The following items don't rely on charts or graphs or predictions based on models.  They are real observations by real people, which in my mind are a better barometer of what is actually happening.

In the spring of 2008 it was so cold in the upper Midwest (where I live) that many of the songbirds that returned expecting normal spring weather died due to the lack of food - caused by the COLD temperatures.  Until mid-April or so it was rarely out of the 40's here.

In 2013, an Antarctic research vessel named Akademik Shokalskiy became trapped in the ice.  The problem was so severe that they actually had to rescue the 52 crew members.

In 2015 a Canadian ice breaking ship, the CCGS Amundsen, was forced to reroute and help a number of supply ships that had become trapped by ice.

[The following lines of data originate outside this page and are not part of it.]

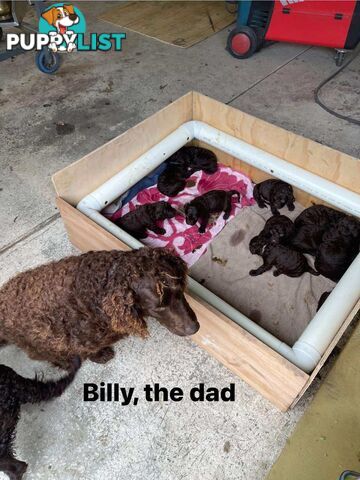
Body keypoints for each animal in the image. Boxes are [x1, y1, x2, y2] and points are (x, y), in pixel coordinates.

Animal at [0, 249, 198, 370]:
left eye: (181, 291)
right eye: (158, 307)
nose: (195, 328)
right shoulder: (79, 339)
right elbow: (88, 351)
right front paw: (101, 356)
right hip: (37, 344)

In the summer of 2016 a group of adventurers, sailors, pilots and climate scientists started a journey around the North Pole (from Bristol, Alaska, to Norway, then to Russia through the North East passage, back to Alaska through the North West passage, to Greenland and then ultimately back to Bristol) with the goal of showing the lack of ice there.  They became stuck in Murmansk, Russia, because there is too much ice blocking the North East passage - ice the team said didn’t exist during summer months.  The icy blockade came just over a month after an Oxford climate scientist, Peter Wadhams, said the Arctic would be 'completely ice-free' by September of that year.

During the winter of 2019-2020, there were a number of reports that Arctic sea ice had unexpectedly reached normal levels this winter.  This is a bit of good news for most of us, but hardly good news for global warming alarmists - and the media have avoided even mentioning it.

German high-tech research vessel 'Polarstern', of the Alfred Wegener Institute (AWI), with 300 crew members, began an expedition into the mid-Arctic in September of 2019.  On Feb 26 of 2020 NDR German public broadcasting reported that it appears the Polarstern’s crew will have to sit tight for a while longer.  Russian supply ice breaker 'Captain Dranitsyn' was headed over to carry out a scheduled crew exchange but ended up consuming too much fuel trying to break through the sea ice - now the supply icebreaker no longer has enough fuel for the return trip because the ice is so thick that more fuel was burned than expected trying to break through it.